The building, according to the Fortune Society, will provide on-site support services, like case managers to help people with nutrition, employment and substance abuse.

The total cost, including the rehabilitation and operation, is roughly $31 million, which Ms. Page said the nonprofit was working to raise. The city was also expected to contribute.

Mr. Adams said the conversion was the kind of innovative strategy his administration would pursue to tackle the need for housing.

“We need a response with the urgency to match the crisis, and we will explore every opportunity, in every corner of the city, to create the affordable housing New Yorkers need and deserve,” he said in a statement.

Housing advocates and some Upper West Side residents said the deal was needed in a neighborhood that has grown wealthier and increasingly white.

But some residents have expressed concern about the plans for the building and its future tenants, echoing the tensions that erupted in the neighborhood in 2020 when homeless men were temporarily moved into the Lucerne Hotel, about a mile to the south.

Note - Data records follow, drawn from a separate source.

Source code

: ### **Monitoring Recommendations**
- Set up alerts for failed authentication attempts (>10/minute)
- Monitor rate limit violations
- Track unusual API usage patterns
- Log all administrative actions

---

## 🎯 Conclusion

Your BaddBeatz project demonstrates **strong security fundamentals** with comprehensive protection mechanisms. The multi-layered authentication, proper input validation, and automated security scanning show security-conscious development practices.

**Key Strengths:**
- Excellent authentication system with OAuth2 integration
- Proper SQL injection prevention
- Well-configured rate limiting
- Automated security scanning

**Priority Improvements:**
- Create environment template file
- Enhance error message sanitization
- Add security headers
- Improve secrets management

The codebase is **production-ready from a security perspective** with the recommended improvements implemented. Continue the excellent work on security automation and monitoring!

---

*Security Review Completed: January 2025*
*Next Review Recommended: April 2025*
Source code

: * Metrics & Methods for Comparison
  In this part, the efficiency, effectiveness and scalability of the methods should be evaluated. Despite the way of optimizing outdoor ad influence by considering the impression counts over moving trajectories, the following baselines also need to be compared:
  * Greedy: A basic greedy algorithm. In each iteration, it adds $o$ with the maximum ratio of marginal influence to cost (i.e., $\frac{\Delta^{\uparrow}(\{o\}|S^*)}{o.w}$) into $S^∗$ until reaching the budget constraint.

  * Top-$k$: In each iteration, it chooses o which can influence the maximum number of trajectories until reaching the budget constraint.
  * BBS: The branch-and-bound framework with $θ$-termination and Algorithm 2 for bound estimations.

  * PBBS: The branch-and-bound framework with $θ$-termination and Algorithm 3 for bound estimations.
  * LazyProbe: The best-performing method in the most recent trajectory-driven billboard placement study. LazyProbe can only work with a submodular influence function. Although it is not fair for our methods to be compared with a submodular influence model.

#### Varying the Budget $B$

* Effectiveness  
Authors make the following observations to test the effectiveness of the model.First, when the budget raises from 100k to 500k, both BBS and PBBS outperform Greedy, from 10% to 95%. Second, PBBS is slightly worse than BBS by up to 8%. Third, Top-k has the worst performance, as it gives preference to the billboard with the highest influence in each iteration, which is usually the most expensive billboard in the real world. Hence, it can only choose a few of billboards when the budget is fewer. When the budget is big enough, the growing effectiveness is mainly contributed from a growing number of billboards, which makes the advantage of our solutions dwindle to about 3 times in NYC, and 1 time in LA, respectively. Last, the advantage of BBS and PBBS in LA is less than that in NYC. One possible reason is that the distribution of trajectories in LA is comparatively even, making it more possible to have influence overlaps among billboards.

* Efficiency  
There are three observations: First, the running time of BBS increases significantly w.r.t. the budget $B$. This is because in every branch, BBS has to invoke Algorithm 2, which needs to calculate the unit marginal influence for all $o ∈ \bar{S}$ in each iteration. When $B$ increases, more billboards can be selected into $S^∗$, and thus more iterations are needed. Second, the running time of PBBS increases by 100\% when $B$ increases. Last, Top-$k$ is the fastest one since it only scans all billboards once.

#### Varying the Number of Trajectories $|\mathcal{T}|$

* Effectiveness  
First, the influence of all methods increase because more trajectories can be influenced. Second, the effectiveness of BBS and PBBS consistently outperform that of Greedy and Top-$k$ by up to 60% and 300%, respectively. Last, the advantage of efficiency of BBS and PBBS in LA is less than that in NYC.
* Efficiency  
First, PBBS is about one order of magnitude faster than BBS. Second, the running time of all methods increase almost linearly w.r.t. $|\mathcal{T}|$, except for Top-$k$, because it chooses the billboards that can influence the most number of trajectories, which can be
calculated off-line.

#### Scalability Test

During public comment at a community board meeting in February, a woman who said she owned a neighborhood business and was identified only as Kim said she and other small business owners were “upset and anxious about what’s coming.” She noted that they were already grappling with problems like loitering, panhandling and shoplifting, according to a video of the meeting.

The chairman of the community board that covers most of the Upper West Side, Steven Brown, said he was impressed with the Fortune Society’s willingness to engage with residents, but added that the board only learned of the project in mid-February, when the Adams administration issued a news release.

“I do think that the community board would have liked to have been involved along the way,” he said. “I’m not saying that would have changed anything.”

Arturo Coto, 70, has lived in the building since 1988, three years after he immigrated to New York from Honduras. Before the pandemic, he said he enjoyed meeting hotel guests from around the world.

He was not worried about the new tenants as long as he continued to have an affordable place to live, even if he would have to still share a bathroom in the hallway and live without a sink or stove.

The monthly rent is about $346, and he lives largely on what he receives from Social Security. (Ms. Page said units like Mr. Coto’s are rent-regulated and the rent will remain the same.)

“There aren’t enough homes for people living on the streets,” Mr. Coto said. “I want those people to have homes but also let us live here.”

Ana Ley contributed reporting, and Susan C. Beachy contributed research.